## To do
Please copy the following lines verbatim, without changing a single character.

-------- Working data --------

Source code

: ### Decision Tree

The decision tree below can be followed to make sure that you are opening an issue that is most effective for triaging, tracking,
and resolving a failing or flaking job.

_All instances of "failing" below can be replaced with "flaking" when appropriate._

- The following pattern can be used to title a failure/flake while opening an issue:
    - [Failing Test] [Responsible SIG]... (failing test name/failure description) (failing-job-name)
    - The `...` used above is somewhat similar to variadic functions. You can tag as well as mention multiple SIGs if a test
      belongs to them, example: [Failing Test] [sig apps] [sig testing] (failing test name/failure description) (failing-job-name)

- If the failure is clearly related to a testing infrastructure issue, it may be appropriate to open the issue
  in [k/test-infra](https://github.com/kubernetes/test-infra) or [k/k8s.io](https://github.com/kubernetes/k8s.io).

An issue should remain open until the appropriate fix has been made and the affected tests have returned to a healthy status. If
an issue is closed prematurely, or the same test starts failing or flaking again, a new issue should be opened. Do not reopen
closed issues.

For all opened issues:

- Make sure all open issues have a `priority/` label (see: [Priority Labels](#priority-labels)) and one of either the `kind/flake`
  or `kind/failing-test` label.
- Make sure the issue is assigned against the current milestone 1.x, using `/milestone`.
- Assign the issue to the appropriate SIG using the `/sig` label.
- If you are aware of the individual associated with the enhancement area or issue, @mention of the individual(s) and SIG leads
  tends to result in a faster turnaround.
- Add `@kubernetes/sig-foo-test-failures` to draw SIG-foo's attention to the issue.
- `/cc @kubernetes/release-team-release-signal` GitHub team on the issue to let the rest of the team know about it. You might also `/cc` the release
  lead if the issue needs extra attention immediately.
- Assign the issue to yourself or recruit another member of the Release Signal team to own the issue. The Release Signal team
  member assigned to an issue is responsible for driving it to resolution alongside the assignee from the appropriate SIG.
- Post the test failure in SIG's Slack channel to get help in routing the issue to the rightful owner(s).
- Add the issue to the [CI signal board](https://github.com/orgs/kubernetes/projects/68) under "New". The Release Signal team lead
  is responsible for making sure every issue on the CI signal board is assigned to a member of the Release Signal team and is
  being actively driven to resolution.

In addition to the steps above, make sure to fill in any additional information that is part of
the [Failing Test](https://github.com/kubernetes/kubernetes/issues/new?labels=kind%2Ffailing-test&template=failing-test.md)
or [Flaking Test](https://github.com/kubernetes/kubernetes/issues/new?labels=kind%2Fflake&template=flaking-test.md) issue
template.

--------

## Result for this exercise
Source code

: ### Decision Tree

The decision tree below can be followed to make sure that you are opening an issue that is most effective for triaging, tracking,
and resolving a failing or flaking job.

_All instances of "failing" below can be replaced with "flaking" when appropriate._

- The following pattern can be used to title a failure/flake while opening an issue:
    - [Failing Test] [Responsible SIG]... (failing test name/failure description) (failing-job-name)
    - The `...` used above is somewhat similar to variadic functions. You can tag as well as mention multiple SIGs if a test
      belongs to them, example: [Failing Test] [sig apps] [sig testing] (failing test name/failure description) (failing-job-name)

- If the failure is clearly related to a testing infrastructure issue, it may be appropriate to open the issue
  in [k/test-infra](https://github.com/kubernetes/test-infra) or [k/k8s.io](https://github.com/kubernetes/k8s.io).

An issue should remain open until the appropriate fix has been made and the affected tests have returned to a healthy status. If
an issue is closed prematurely, or the same test starts failing or flaking again, a new issue should be opened. Do not reopen
closed issues.

For all opened issues:

- Make sure all open issues have a `priority/` label (see: [Priority Labels](#priority-labels)) and one of either the `kind/flake`
  or `kind/failing-test` label.
- Make sure the issue is assigned against the current milestone 1.x, using `/milestone`.
- Assign the issue to the appropriate SIG using the `/sig` label.
- If you are aware of the individual associated with the enhancement area or issue, @mention of the individual(s) and SIG leads
  tends to result in a faster turnaround.
- Add `@kubernetes/sig-foo-test-failures` to draw SIG-foo's attention to the issue.
- `/cc @kubernetes/release-team-release-signal` GitHub team on the issue to let the rest of the team know about it. You might also `/cc` the release
  lead if the issue needs extra attention immediately.
- Assign the issue to yourself or recruit another member of the Release Signal team to own the issue. The Release Signal team
  member assigned to an issue is responsible for driving it to resolution alongside the assignee from the appropriate SIG.
- Post the test failure in SIG's Slack channel to get help in routing the issue to the rightful owner(s).
- Add the issue to the [CI signal board](https://github.com/orgs/kubernetes/projects/68) under "New". The Release Signal team lead
  is responsible for making sure every issue on the CI signal board is assigned to a member of the Release Signal team and is
  being actively driven to resolution.

In addition to the steps above, make sure to fill in any additional information that is part of
the [Failing Test](https://github.com/kubernetes/kubernetes/issues/new?labels=kind%2Ffailing-test&template=failing-test.md)
or [Flaking Test](https://github.com/kubernetes/kubernetes/issues/new?labels=kind%2Fflake&template=flaking-test.md) issue
template.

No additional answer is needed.